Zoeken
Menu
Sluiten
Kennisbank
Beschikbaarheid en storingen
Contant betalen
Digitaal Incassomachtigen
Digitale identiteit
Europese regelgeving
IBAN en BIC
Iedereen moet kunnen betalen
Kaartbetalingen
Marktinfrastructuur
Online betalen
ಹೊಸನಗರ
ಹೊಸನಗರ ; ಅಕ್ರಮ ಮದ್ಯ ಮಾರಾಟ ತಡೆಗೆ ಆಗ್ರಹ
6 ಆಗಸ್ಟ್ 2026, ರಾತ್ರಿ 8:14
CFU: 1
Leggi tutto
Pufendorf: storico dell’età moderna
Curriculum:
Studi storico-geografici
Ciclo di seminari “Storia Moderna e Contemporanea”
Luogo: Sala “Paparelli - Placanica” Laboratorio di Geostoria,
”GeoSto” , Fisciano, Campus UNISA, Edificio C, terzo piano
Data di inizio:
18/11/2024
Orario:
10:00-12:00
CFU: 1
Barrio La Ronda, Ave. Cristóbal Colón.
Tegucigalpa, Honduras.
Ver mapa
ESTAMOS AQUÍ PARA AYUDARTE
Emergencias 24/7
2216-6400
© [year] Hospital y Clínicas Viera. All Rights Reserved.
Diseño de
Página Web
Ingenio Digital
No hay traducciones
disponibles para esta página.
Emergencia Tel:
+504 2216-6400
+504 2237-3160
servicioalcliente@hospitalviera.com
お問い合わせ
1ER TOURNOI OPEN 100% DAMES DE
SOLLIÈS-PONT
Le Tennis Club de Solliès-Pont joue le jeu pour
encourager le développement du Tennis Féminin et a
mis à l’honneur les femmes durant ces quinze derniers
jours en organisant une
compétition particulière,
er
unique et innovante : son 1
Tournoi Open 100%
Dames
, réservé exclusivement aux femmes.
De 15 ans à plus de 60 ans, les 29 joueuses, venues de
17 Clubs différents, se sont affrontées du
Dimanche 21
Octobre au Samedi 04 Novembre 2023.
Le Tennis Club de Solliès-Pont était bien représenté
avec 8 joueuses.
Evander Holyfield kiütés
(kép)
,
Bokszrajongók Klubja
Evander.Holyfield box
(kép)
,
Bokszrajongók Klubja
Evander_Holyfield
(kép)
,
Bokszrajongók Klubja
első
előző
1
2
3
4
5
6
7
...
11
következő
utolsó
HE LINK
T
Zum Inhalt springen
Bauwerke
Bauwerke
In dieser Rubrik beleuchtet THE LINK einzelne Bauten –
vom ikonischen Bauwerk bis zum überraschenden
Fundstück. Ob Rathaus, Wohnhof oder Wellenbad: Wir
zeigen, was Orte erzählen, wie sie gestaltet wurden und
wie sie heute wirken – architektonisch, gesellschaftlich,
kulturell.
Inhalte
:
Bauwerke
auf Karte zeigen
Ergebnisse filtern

---

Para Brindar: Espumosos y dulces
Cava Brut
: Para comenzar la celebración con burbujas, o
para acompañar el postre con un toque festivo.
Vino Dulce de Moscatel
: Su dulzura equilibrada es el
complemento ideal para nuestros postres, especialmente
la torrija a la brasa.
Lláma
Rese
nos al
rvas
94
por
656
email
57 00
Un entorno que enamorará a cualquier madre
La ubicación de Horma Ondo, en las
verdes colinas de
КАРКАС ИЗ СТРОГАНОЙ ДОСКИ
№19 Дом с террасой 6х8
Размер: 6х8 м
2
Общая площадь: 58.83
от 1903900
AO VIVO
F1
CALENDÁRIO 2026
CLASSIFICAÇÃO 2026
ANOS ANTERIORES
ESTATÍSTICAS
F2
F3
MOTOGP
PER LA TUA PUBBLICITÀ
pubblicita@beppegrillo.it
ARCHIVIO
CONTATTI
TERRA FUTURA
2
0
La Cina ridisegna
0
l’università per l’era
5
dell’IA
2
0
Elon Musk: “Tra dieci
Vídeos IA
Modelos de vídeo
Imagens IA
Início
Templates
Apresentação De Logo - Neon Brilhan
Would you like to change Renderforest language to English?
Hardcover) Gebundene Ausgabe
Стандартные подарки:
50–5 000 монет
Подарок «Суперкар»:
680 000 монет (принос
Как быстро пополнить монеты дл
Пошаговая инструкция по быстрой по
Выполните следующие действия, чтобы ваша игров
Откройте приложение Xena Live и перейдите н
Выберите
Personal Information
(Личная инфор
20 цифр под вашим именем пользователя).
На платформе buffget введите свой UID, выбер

---

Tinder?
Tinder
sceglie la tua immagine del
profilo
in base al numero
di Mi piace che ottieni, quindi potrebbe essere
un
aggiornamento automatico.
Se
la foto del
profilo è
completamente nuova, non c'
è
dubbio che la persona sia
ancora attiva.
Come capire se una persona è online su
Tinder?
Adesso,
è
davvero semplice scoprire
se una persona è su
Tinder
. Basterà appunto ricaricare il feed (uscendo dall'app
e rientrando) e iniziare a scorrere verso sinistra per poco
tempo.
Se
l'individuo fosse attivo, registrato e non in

---

What the task requires:
Update the lines starting at the one that contains "Para Brindar: Espumosos y dulces" and ending at the one that contains "На платформе buffget введите свой UID, выбер", with "Cava Brut" changed to "Cava Rosado" and everything else left the same. Give back only those lines.

Problem solution:
Para Brindar: Espumosos y dulces
Cava Rosado
: Para comenzar la celebración con burbujas, o
para acompañar el postre con un toque festivo.
Vino Dulce de Moscatel
: Su dulzura equilibrada es el
complemento ideal para nuestros postres, especialmente
la torrija a la brasa.
Lláma
Rese
nos al
rvas
94
por
656
email
57 00
Un entorno que enamorará a cualquier madre
La ubicación de Horma Ondo, en las
verdes colinas de
КАРКАС ИЗ СТРОГАНОЙ ДОСКИ
№19 Дом с террасой 6х8
Размер: 6х8 м
2
Общая площадь: 58.83
от 1903900
AO VIVO
F1
CALENDÁRIO 2026
CLASSIFICAÇÃO 2026
ANOS ANTERIORES
ESTATÍSTICAS
F2
F3
MOTOGP
PER LA TUA PUBBLICITÀ
pubblicita@beppegrillo.it
ARCHIVIO
CONTATTI
TERRA FUTURA
2
0
La Cina ridisegna
0
l’università per l’era
5
dell’IA
2
0
Elon Musk: “Tra dieci
Vídeos IA
Modelos de vídeo
Imagens IA
Início
Templates
Apresentação De Logo - Neon Brilhan
Would you like to change Renderforest language to English?
Hardcover) Gebundene Ausgabe
Стандартные подарки:
50–5 000 монет
Подарок «Суперкар»:
680 000 монет (принос
Как быстро пополнить монеты дл
Пошаговая инструкция по быстрой по
Выполните следующие действия, чтобы ваша игров
Откройте приложение Xena Live и перейдите н
Выберите
Personal Information
(Личная инфор
20 цифр под вашим именем пользователя).
На платформе buffget введите свой UID, выбер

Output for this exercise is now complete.